RANDY REYES

Princess Grace Award
Choreography Fellowship, 2019
CounterPulse

 

Randy Reyes is a queer-AfroGuatemalan brujx, choreographer, performance artist, and healer born in NJ. They currently make love and art in Oakland / San Francisco Bay Area after oscillating between the Bay, LA, Berlin, and NYC. randy is interested in choreography as a process of excavation, task as meditation, psychosomatic state work, Chinese Energetics, grief/joy, structures of intimacy + the erotic, and getting messy by conjuring contemporary rituals within quotidian/natural landscapes.

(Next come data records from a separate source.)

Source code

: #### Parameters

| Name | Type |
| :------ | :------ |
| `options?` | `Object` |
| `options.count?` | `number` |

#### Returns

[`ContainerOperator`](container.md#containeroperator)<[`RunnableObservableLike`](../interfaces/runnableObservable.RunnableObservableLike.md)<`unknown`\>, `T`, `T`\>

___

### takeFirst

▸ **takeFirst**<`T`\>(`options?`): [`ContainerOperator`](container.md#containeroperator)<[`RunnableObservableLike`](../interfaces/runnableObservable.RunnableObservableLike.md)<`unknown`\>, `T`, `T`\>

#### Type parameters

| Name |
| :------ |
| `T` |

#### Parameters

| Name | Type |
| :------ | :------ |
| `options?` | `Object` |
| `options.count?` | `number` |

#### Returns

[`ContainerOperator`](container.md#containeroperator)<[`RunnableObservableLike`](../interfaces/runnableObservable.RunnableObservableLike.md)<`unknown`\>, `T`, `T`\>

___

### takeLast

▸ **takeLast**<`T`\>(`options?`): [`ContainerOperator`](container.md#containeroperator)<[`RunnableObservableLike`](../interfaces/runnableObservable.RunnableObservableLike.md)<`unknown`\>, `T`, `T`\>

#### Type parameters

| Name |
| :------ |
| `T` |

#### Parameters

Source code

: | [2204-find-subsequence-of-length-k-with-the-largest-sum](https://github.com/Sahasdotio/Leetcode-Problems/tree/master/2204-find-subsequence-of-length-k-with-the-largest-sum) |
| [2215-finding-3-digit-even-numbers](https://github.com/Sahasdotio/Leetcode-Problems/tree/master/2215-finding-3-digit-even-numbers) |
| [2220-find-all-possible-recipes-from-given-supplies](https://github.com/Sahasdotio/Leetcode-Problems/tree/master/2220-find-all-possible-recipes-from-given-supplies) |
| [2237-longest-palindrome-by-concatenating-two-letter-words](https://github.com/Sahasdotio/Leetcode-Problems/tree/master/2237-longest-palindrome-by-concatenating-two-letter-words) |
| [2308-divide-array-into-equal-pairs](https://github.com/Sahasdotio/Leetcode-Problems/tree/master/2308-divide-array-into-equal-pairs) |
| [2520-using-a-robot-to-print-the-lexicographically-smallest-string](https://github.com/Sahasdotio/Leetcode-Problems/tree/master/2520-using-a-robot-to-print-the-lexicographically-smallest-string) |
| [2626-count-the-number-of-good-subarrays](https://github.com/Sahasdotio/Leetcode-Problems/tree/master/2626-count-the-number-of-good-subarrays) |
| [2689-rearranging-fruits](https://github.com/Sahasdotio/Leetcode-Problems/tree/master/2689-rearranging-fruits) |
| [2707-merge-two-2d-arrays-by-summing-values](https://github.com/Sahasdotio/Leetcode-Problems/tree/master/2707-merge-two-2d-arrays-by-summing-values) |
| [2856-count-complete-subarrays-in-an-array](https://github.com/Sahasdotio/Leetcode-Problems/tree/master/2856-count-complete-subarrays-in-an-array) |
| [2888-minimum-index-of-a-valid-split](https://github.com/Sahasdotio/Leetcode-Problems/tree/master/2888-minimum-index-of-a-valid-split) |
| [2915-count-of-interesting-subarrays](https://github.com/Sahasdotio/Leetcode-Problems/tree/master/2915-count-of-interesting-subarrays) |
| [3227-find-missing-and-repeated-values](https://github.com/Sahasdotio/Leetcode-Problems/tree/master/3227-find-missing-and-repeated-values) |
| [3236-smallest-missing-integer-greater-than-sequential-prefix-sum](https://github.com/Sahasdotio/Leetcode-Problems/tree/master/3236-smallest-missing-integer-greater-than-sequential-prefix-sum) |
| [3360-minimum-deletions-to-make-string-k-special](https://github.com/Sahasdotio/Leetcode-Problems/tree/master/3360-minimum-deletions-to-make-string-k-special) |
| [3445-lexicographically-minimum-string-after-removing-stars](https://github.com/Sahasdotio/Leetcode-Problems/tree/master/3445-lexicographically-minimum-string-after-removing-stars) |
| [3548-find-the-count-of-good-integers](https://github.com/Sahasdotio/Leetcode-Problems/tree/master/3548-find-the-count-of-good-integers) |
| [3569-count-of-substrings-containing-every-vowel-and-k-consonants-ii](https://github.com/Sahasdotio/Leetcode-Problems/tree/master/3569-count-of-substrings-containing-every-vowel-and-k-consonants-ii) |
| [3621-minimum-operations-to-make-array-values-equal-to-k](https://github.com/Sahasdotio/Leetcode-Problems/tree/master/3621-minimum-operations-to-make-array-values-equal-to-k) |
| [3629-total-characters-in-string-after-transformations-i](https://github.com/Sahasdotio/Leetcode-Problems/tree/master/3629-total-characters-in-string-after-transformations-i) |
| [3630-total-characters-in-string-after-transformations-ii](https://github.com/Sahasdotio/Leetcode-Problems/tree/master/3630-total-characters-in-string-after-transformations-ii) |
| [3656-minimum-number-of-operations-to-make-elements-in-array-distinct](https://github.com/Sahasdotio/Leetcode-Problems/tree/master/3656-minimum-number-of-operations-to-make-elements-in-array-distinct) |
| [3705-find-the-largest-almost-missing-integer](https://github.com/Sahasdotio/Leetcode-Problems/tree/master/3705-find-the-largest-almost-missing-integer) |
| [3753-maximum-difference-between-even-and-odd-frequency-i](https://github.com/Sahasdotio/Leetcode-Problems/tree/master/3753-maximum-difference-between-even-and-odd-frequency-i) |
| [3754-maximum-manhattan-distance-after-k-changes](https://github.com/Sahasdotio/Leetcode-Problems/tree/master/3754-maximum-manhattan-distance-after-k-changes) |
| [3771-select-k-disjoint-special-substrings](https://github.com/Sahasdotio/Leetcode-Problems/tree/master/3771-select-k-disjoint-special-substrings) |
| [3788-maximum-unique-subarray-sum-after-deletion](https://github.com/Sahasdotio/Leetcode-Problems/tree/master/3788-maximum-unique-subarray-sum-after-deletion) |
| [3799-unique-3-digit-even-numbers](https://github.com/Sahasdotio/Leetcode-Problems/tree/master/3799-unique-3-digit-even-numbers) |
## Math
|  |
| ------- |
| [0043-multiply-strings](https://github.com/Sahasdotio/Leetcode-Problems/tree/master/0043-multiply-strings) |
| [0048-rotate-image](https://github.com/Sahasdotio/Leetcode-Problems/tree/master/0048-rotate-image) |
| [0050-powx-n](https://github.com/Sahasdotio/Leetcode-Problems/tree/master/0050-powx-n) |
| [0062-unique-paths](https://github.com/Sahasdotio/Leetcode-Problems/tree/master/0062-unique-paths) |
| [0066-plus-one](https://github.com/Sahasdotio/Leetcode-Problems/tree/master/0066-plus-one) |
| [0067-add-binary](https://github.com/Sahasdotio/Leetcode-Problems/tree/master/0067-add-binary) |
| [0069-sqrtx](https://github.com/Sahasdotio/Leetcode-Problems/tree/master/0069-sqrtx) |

Most recently in the Bay, Randy was a Yerba Buena Center for the Arts (YBCA) Creative Dissent Fellow (working closely with Tania Bruguera) and premiered a collaborative work titled Lxs Desaparecidxs through the Performing Diaspora residency at CounterPulse. Currently, randy is a 2019 Choreographers in Mentorship Exchange (CHIME) mentee with lead mentor, Margaret Jenkins, a Shawl Anderson Emerging Artist in Residence, and a danceWEB | Impulstanz scholarship programme recipient with mentors Anne Juren and Annie Dorsen in dialogue with Mette Ingvartsen. randy was recently awarded a National Association for Latino Arts & Cultures (NALAC) Artist Grant to travel to Guatemala this fall to begin research around the intersection of their family’s lineage and queer/AfroLatinx identities, a New Roots Foundation Artist Residency (also taking place in Guatemala in 2020) , and a Dancers’ Group CA$H Grant to further excavate a work titled opaQUE premiering Fall 2019.

Randy has instigated two collective performance initiatives in the Bay called Lxs Dxs and the Bay Area BIQTPOC Performing Artist Hive. The Hive envisions and ignites a multi-modal/multi-dimensional thriving ecosystem of BIQTPOC artists where we gather to rest, move, and nurture relationships by weaving together our dreams/visions; we allow the gathering to guide what wants to happen next as we set the infrastructure to keep the project running long-term in order to address arts/cultural inequity. This project will be supported with funding from the California Arts Council and support through Hope Mohr Dance’s Community Engagement Residency (Sept. 2019 – Sept. 2020).